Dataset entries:
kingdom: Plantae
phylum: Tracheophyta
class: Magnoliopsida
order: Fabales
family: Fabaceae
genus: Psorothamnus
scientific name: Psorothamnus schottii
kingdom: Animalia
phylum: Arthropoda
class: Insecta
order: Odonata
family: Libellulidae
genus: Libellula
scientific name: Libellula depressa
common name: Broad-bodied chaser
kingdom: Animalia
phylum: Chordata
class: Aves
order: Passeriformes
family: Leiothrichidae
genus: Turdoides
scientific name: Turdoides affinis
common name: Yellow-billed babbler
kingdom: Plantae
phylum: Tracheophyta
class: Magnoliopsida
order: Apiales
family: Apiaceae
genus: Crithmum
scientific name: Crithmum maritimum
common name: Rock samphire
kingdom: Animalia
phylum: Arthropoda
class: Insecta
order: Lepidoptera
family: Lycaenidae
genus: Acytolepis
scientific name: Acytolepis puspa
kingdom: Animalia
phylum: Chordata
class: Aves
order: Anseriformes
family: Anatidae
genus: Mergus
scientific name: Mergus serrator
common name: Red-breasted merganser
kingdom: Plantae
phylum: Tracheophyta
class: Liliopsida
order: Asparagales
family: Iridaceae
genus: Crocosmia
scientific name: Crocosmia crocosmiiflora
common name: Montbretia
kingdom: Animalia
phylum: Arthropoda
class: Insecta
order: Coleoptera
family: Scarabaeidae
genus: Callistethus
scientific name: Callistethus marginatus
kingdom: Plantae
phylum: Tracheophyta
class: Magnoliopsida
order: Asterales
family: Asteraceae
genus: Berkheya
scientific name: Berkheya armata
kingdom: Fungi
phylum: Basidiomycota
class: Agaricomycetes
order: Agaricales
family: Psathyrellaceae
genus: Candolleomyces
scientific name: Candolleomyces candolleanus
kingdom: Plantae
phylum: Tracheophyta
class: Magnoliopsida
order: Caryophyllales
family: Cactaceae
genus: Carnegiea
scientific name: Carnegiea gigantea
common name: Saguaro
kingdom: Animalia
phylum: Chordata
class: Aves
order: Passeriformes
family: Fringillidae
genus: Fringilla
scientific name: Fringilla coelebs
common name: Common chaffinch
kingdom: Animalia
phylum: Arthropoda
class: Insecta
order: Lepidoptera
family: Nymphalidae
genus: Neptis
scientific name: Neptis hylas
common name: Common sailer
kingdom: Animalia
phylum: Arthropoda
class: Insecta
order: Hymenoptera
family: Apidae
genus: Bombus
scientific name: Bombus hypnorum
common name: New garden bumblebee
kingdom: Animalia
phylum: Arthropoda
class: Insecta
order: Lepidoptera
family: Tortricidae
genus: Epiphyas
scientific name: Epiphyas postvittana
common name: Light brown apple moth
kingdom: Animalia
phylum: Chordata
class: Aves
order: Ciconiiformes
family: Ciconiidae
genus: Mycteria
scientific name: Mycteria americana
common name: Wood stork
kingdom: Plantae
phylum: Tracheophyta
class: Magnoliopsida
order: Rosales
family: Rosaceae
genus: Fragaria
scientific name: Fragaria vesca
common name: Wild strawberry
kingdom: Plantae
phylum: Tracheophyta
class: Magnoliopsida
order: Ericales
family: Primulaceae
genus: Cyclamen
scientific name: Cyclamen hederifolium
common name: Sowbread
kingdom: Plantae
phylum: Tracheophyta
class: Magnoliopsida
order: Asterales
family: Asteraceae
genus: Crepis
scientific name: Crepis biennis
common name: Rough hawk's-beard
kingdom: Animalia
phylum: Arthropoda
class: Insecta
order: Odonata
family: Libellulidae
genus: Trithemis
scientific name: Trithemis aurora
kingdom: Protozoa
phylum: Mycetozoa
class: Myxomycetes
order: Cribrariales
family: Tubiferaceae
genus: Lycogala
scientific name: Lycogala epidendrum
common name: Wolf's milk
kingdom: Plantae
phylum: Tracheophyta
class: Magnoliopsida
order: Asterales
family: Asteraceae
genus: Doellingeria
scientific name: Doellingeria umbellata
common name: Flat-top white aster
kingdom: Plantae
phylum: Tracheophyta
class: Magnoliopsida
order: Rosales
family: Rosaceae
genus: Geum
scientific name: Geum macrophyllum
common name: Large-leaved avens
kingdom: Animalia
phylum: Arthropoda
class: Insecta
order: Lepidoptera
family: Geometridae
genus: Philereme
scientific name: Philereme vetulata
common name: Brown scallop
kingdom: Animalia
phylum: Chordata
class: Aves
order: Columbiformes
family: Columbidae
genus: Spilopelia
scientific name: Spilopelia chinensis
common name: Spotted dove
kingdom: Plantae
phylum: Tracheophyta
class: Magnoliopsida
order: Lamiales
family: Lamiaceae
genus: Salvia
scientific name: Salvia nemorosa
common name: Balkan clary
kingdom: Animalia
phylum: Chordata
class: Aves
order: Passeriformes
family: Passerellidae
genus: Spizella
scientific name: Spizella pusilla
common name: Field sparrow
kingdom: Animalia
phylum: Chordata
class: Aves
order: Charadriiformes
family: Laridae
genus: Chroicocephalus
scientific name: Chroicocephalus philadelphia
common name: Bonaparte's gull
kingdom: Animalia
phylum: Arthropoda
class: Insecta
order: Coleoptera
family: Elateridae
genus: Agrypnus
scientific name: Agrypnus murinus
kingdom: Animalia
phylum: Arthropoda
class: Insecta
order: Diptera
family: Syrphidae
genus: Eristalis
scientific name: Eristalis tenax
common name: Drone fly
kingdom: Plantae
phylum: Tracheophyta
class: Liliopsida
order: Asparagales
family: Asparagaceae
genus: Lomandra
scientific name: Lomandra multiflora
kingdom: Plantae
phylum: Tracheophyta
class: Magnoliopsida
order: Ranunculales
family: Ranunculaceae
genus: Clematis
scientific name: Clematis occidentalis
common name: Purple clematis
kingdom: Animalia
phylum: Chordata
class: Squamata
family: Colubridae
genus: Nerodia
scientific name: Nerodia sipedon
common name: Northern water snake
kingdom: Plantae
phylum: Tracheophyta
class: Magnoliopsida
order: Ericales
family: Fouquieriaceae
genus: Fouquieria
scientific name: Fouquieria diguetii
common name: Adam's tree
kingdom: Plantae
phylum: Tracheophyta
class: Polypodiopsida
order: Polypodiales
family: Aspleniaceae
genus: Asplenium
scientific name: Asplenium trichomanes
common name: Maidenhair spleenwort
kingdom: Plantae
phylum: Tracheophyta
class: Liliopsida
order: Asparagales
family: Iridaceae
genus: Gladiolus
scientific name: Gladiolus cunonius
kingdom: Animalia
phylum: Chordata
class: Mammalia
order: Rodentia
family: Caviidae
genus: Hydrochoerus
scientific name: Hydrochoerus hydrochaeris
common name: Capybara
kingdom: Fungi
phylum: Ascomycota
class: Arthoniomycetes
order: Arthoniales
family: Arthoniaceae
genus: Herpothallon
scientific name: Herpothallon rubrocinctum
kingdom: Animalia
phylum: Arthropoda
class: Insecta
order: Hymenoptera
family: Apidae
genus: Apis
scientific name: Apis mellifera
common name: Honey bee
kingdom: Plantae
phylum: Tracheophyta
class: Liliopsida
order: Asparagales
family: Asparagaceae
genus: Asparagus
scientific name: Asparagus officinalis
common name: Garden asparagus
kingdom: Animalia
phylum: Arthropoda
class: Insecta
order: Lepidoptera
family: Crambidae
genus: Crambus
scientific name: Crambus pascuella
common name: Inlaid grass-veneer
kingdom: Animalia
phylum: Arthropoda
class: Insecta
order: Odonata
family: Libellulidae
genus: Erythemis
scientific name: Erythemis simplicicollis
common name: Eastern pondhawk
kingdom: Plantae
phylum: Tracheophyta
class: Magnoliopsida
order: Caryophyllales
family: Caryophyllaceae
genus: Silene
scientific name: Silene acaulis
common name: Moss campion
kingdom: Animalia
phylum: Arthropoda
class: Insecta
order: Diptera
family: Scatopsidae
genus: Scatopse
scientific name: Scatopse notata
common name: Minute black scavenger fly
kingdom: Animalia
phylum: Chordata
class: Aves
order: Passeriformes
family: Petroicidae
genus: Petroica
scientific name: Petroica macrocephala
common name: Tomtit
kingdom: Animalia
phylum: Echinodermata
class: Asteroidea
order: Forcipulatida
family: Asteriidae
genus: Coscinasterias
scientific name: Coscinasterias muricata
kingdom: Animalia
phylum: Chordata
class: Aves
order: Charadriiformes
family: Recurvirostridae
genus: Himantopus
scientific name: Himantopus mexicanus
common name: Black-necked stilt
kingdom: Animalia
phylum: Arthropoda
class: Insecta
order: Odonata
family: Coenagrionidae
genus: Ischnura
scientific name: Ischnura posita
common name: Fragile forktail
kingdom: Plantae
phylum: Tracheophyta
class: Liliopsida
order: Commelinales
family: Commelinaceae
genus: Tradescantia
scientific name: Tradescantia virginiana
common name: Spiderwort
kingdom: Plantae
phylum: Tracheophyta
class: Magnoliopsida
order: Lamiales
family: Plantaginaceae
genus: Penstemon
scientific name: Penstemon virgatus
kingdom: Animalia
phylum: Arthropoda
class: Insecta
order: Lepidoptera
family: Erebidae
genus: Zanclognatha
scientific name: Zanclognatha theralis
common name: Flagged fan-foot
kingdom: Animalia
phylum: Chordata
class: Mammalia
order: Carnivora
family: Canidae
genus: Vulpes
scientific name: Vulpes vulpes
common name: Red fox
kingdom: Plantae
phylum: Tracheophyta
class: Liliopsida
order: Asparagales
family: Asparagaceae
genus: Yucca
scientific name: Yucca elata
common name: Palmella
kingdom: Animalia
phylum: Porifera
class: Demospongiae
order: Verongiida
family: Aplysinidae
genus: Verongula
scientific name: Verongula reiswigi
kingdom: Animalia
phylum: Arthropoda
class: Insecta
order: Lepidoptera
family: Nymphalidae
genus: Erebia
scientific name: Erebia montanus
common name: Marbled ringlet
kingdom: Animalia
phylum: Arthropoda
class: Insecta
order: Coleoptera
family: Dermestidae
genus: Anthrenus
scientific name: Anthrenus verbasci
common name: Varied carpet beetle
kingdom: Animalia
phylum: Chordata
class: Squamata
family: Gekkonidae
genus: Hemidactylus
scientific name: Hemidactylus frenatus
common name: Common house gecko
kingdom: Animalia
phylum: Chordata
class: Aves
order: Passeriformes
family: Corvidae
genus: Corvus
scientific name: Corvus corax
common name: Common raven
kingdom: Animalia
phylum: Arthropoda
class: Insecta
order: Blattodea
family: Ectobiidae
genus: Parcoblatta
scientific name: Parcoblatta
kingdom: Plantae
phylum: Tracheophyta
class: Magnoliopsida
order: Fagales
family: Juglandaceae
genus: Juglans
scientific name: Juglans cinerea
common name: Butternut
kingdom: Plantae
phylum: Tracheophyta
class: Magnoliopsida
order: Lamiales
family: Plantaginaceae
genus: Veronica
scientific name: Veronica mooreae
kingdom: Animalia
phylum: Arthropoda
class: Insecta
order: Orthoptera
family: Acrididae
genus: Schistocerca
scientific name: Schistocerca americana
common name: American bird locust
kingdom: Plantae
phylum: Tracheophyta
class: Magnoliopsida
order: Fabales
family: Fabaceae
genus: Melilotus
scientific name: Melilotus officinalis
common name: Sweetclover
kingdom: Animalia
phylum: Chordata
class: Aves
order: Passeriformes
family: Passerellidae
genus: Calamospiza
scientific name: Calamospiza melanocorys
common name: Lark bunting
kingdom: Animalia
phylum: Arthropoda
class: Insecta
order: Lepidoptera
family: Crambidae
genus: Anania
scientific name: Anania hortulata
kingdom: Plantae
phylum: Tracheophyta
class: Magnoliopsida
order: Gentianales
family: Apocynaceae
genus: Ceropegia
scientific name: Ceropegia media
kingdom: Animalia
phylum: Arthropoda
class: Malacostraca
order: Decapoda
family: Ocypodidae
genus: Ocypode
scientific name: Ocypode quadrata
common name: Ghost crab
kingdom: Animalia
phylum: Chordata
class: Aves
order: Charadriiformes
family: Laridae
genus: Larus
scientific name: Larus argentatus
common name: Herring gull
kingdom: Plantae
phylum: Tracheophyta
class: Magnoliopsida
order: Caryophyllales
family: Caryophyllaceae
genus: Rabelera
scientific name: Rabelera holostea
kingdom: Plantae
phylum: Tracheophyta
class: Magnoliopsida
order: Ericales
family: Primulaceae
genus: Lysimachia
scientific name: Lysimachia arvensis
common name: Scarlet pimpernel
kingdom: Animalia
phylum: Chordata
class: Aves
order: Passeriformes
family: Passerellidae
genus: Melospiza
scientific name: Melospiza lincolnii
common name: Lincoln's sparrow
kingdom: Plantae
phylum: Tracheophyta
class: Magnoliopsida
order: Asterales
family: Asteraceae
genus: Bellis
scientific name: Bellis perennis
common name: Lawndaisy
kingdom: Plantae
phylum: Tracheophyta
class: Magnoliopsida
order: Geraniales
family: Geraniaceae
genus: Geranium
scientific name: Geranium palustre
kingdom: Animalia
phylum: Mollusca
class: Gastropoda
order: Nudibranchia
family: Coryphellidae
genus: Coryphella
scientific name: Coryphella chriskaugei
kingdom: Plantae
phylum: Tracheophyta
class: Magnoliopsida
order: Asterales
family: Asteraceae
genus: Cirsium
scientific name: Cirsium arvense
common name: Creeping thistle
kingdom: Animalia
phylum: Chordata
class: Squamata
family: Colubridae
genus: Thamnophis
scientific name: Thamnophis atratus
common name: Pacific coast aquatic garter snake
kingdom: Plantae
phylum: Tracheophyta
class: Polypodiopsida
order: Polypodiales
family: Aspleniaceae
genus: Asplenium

YOUR OBJECTIVE: Please change each "common name" to "vernacular name" in the items, starting at the first line and ending at the line that contains "class: Agaricomycetes". Return only those lines, with nothing else altered.

SOLVED PROBLEM:
kingdom: Plantae
phylum: Tracheophyta
class: Magnoliopsida
order: Fabales
family: Fabaceae
genus: Psorothamnus
scientific name: Psorothamnus schottii
kingdom: Animalia
phylum: Arthropoda
class: Insecta
order: Odonata
family: Libellulidae
genus: Libellula
scientific name: Libellula depressa
vernacular name: Broad-bodied chaser
kingdom: Animalia
phylum: Chordata
class: Aves
order: Passeriformes
family: Leiothrichidae
genus: Turdoides
scientific name: Turdoides affinis
vernacular name: Yellow-billed babbler
kingdom: Plantae
phylum: Tracheophyta
class: Magnoliopsida
order: Apiales
family: Apiaceae
genus: Crithmum
scientific name: Crithmum maritimum
vernacular name: Rock samphire
kingdom: Animalia
phylum: Arthropoda
class: Insecta
order: Lepidoptera
family: Lycaenidae
genus: Acytolepis
scientific name: Acytolepis puspa
kingdom: Animalia
phylum: Chordata
class: Aves
order: Anseriformes
family: Anatidae
genus: Mergus
scientific name: Mergus serrator
vernacular name: Red-breasted merganser
kingdom: Plantae
phylum: Tracheophyta
class: Liliopsida
order: Asparagales
family: Iridaceae
genus: Crocosmia
scientific name: Crocosmia crocosmiiflora
vernacular name: Montbretia
kingdom: Animalia
phylum: Arthropoda
class: Insecta
order: Coleoptera
family: Scarabaeidae
genus: Callistethus
scientific name: Callistethus marginatus
kingdom: Plantae
phylum: Tracheophyta
class: Magnoliopsida
order: Asterales
family: Asteraceae
genus: Berkheya
scientific name: Berkheya armata
kingdom: Fungi
phylum: Basidiomycota
class: Agaricomycetes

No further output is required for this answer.